Attention, Alain Juppé, il est costaud, il a tout lu « C’est pourquoi j’ai retenu des Evangiles, des Pères de l’Eglise, de l’enseignement des papes que les valeurs chrétiennes , c’est l’amour du prochain , l’accueil de l’étranger, le respect de l’autre, l’attention porté au plus petit, au plus faible, au plus pauvre. » Et c’est sûrement la raison pour laquelle il a pris les chrétiens à l’envers depuis trois ans à propos de questions sensibles. Qui les turlupinent et les ont mis par millions dans la rue. Se ralliant par exemple, et entre autres, à l’adoption pour les couples homosexuels pour le motif imparable que ses filles étaient d’accord.

Bon, à la fin il nous confirme que le chapelet d’injures, ça le démangeait : « j’avais envie de vous dire tout cela. » Concluant quasiment avec du Philippe Pétain dans le texte : « ensemble résistons aux vents mauvais.»

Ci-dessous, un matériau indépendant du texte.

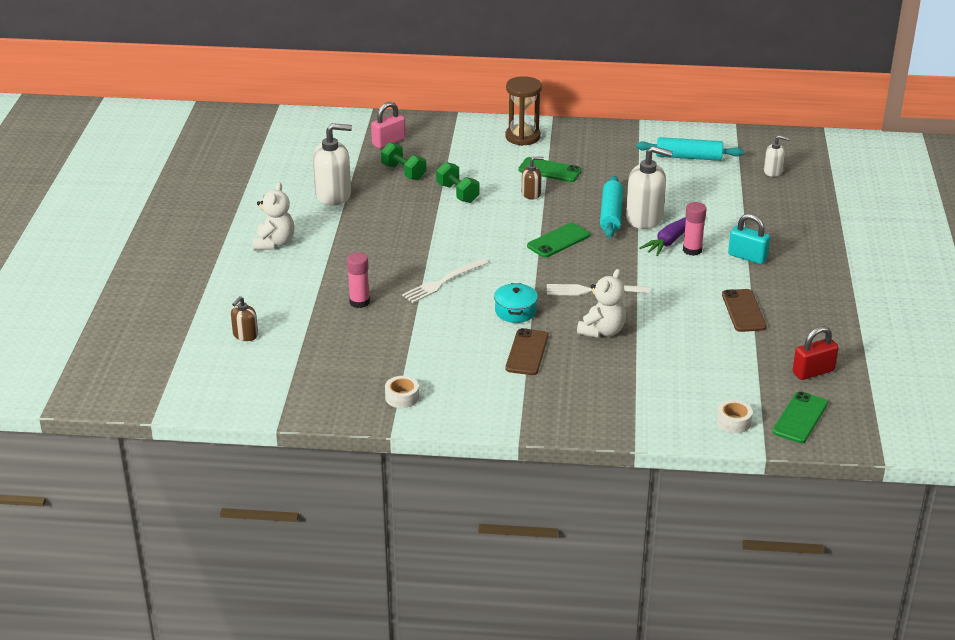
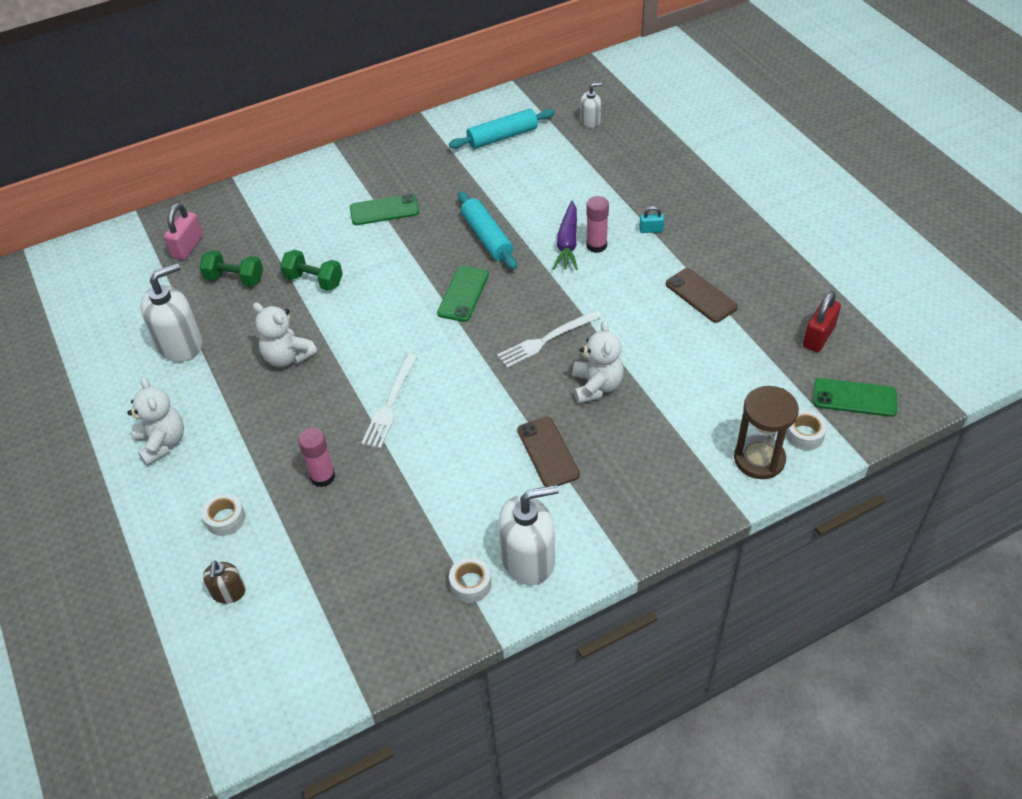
camera: 30 degrees left, 15 degrees up
turquoise pot [494,283,538,323] -> none
brown hourglass [506,76,542,146] -> brown hourglass moved to [734,386,799,479]
brown soap dispenser [522,157,544,199] -> none
white soap dispenser [626,146,673,229] -> white soap dispenser moved to [498,485,559,585]
turquoise padlock [728,214,770,264] -> turquoise padlock [639,206,664,233], size x0.57
green phone [773,391,828,443] -> green phone turned 75 degrees counterclockwise [813,378,897,417]
none -> white tape [202,494,245,536]
none -> white teddy bear [253,302,317,367]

Pourquoi réagir aux agissements d’un homme politique aussi manifestement insincère, sur lequel je n’ai jamais eu la moindre illusion ? N’appartenant pas à son camp, et n’étant pas catho, cela ne me concerne pas. En fait à cause des acclamations et des cris de joie du mainstream qui ont déferlés depuis dimanche. Et qui dévoilent l’opération qui est en cours. Celle de faire d’Alain Juppé le candidat de la gauche pour 2017. Il est évident que ce texte ne s’adresse pas son camp. Il envoie un message à la gauche socialiste pour qui l’éventuel retour de Sarkozy est une terreur. « Hollande est carbonisé, manipulons ensemble les primaires ouvertes des Républicains. Président de la République je prendrai Macron comme premier ministre. » Particulièrement enthousiasmant. Comme on dit dans « la belle société multiraciale Réunionnaise » cela sent la manipulation « gros doigts ».

À moins que ce soit l’ami David Desgouilles qui ait raison. Qu’Alain Juppé ne brigue que la succession de Laurent Joffrin.

 

 

Régis de Castelnau

8 Commentaires

  1. Et oui ! Alain Juppé est un candidat de la bien-pensance. « Les cons ça ose tout, c’est même àa ça qu’on les reconnaît ».